In such a case the writer is apt to have recourse to epigrams. Somewhere in this world there is an epigram for every dilemma. But upon this particular subject, the Bible and Shakespeare and Izaak Walton and even old Benham leave us in the lurch. Perhaps Jonathan Swift (I quote from memory) came nearest to the problem when he said that most men had just enough religion to hate their neighbors but not quite enough to love them. Unfortunately that bright remark does not quite cover our present difficulty. There have been people possessed of as much religion as any one individual could safely hold who have hated their neighbors as cordially as the best of them.
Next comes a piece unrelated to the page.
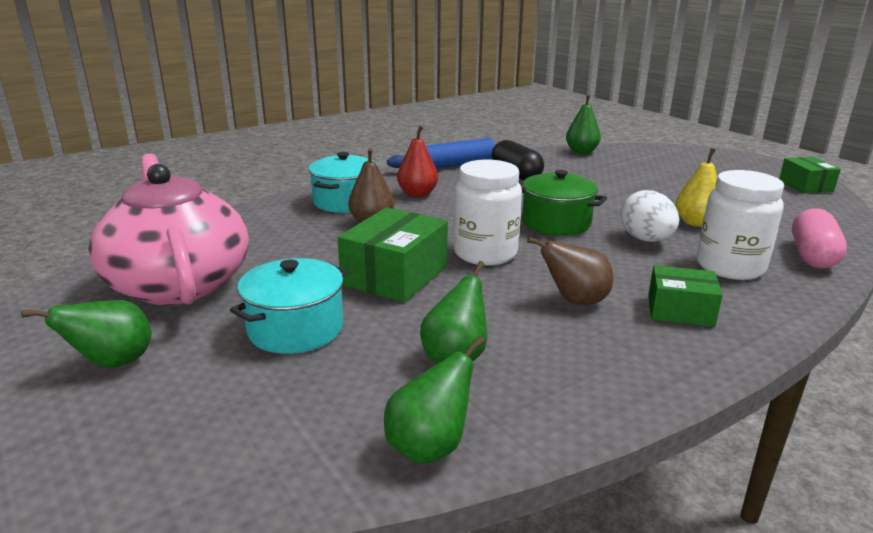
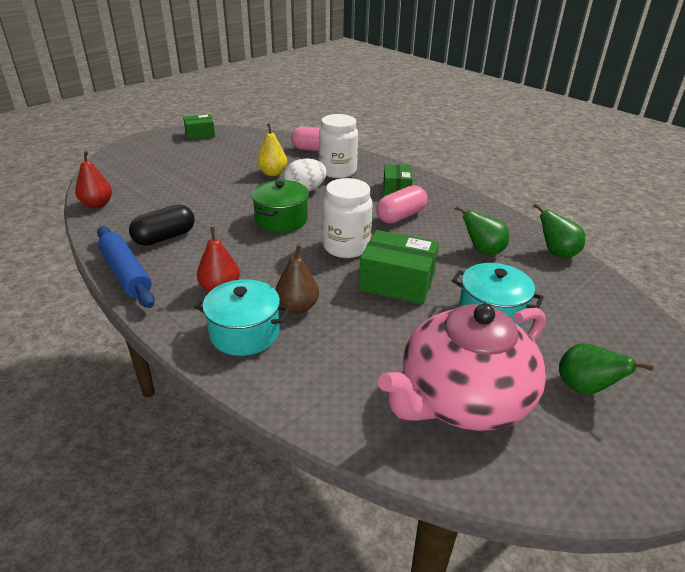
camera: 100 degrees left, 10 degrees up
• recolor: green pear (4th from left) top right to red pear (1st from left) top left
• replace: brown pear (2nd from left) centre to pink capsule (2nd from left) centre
There have been others who were totally devoid of the religious instinct who squandered their affection upon all the stray cats and dogs and human beings of Christendom.
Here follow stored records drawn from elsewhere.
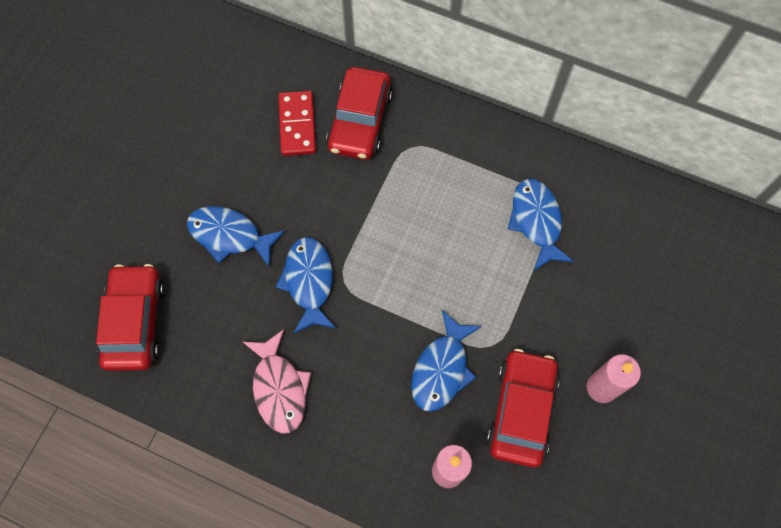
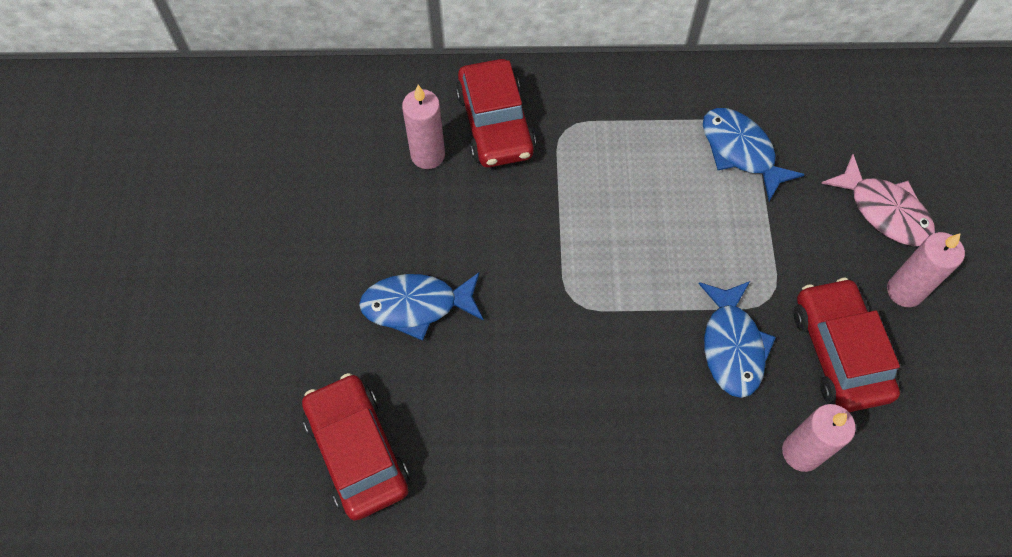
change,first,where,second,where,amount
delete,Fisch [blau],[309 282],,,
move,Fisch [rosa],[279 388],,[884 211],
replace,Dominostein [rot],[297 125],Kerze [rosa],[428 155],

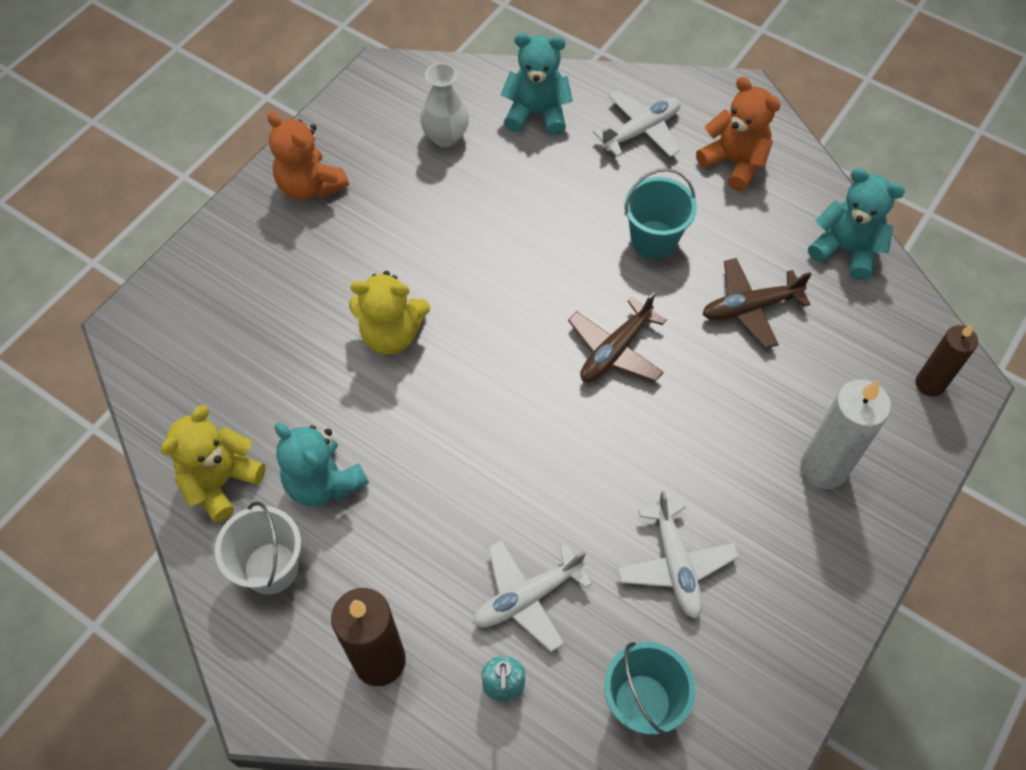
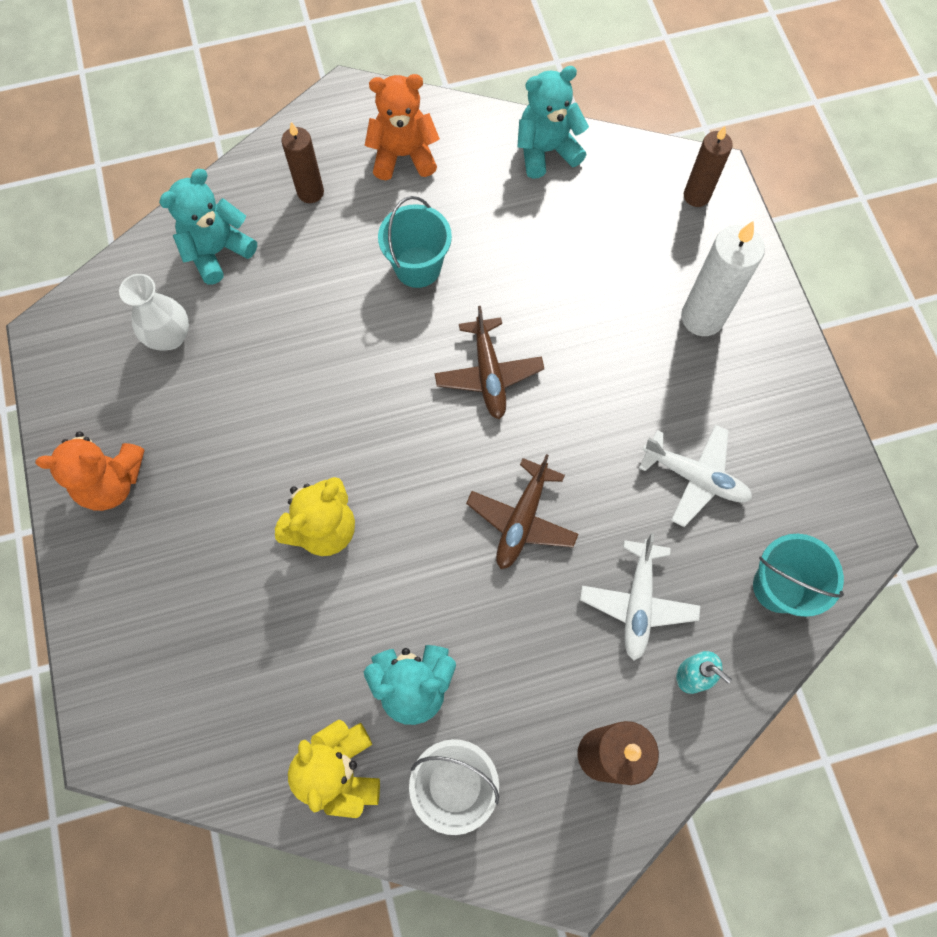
change,first,where,second,where,amount
move,Flugzeug [braun],[750 308],,[522 520],
replace,Flugzeug [weiß],[641 131],Kerze [braun],[310 192],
No, I shall have to find an answer of my own. And upon due cogitation (but with a feeling of great uncertainty) I shall now state what I suspect to be the truth.

The men who have fought for tolerance, whatever their differences, had all of them one thing in common; their faith was tempered by doubt; they might honestly believe that they themselves were right, but they never reached the point where that suspicion hardened into an absolute conviction.

In this day and age of super-patriotism, with our enthusiastic clamoring for a hundred-percent this and a hundred-percent that, it may be well to point to the lesson taught by nature which seems to have a constitutional aversion to any such ideal of standardization.

Purely bred cats and dogs are proverbial idiots who are apt to die because no one is present to take them out of the rain. Hundred-percent pure iron has long since been discarded for the composite metal called steel. No jeweler ever undertook to do anything with hundred-percent pure gold or silver. Fiddles, to be any good, must be made of six or seven different varieties of wood. And as for a meal composed entirely of a hundred-percent mush, I thank you, no!

In short, all the most useful things in this world are compounds and I see no reason why faith should be an exception. Unless the base of our “certainty” contains a certain amount of the alloy of “doubt,” our faith will sound as tinkly as a bell made of pure silver or as harsh as a trombone made of brass.

It was a profound appreciation of this fact which set the heroes of tolerance apart from the rest of the world.

As far as personal integrity went, honesty of conviction, unselfish devotion to duty and all the other household virtues, most of these men could have passed muster before a board of Puritan Inquisitors. I would go further than that and state that at least half of them lived and died in such a way that they would now be among the saints, if their peculiar trend of conscience had not forced them to be the open and avowed enemies of that institution which has taken upon itself the exclusive right of elevating ordinary human beings to certain celestial dignities.

But fortunately they were possessed of the divine doubt.

They knew (as the Romans and the Greeks had known before them) that the problem which faced them was so vast that no one in his right senses would ever expect it to be solved. And while they might hope and pray that the road which they had taken would eventually lead them to a safe goal, they could never convince themselves that it was the only right one, that all other roads were wrong and that the enchanting by-paths which delighted the hearts of so many simple people were evil thoroughfares leading to damnation.